Nearly half of the Travel Weekly survey respondents said they aren’t familiar with NDC, while 19.5% said they are familiar with the distribution technology and 30.6% said they are somewhat familiar with it. 

Among agents who book air, 56.3% said that they are either familiar or somewhat familiar with NDC. 

Those responses suggest that awareness of NDC has grown significantly over the past several months, likely fueled by the controversy surrounding American’s NDC push. In the 2022 Travel Industry Survey of advisors, conducted for Travel Weekly last summer by Northstar sister company Phocuswright, 76% of respondents said they were not familiar with NDC. 

In last month’s survey, 32.2% of respondents said their agency is not NDC-enabled, while 22.9% said their agency has enabled the technology. The remainder weren’t sure. 

Similarly, nearly half of respondents (47.5%) said they don’t know whether the increasing usage of NDC by American, United and other airlines is impacting their business and workflow, while 31.4% said it isn’t impacting them and 21.2% said they are impacted. 

However, among those who did say they are being affected, sentiment is overwhelmingly gloomy. Nearly 90% said the impact is either negative (52%) or very negative (37.7%). 

Airlines tout NDC technology for its capability to support a wider array of ancillary products, product bundles and fares than legacy GDS technology, but just 3.9% of the travel advisors who responded to the question said the technology’s spread is having a positive or very positive impact upon them. 

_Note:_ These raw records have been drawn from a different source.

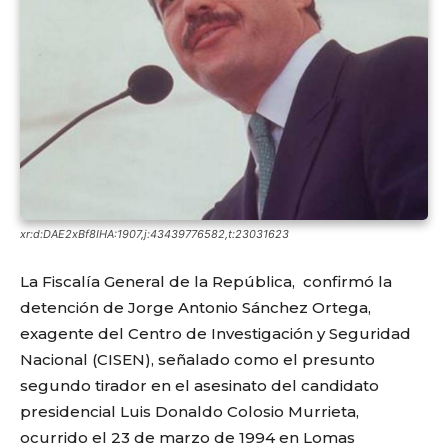
xr:d:DAE2xBf8IHA:1907,j:43439776582,t:23031623
La Fiscalía General de la República, confirmó la
detención de Jorge Antonio Sánchez Ortega,
exagente del Centro de Investigación y Seguridad
Nacional (CISEN), señalado como el presunto
segundo tirador en el asesinato del candidato
presidencial Luis Donaldo Colosio Murrieta,
ocurrido el 23 de marzo de 1994 en Lomas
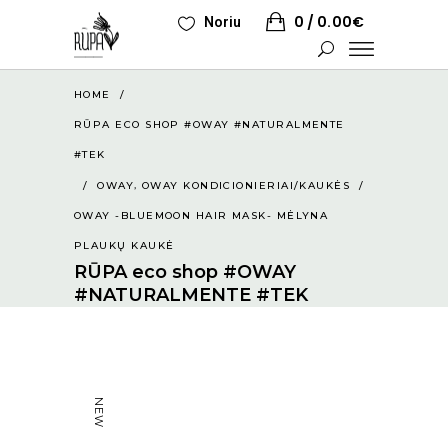
0
0.00
€
Noriu
HOME
/
RŪPA ECO SHOP #OWAY #NATURALMENTE
#TEK
,
/
OWAY
OWAY KONDICIONIERIAI/KAUKĖS
/
OWAY -BLUEMOON HAIR MASK- MĖLYNA
PLAUKŲ KAUKĖ
RŪPA eco shop #OWAY
#NATURALMENTE #TEK
NEW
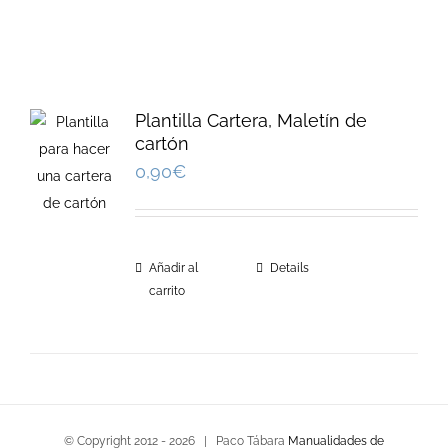
Plantilla Cartera, Maletín de
cartón
0,90
€
Añadir al
Details
carrito
© Copyright 2012 -
2026 | Paco Tábara
Manualidades de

“NDC is not ready for the big time,” wrote one survey respondent. “We need back-office accounting, refund and exchange capability; full information on fares booked for commission purposes; and a clean interface that allows us to make fair comparisons and fully understand what, exactly, is being sold.”

South Carolina-based DeGuire offered a similar perspective. 

“In a region where AA is predominant, NDC and the GDS inefficiencies regarding NDC pose enormous customer issues,” he said.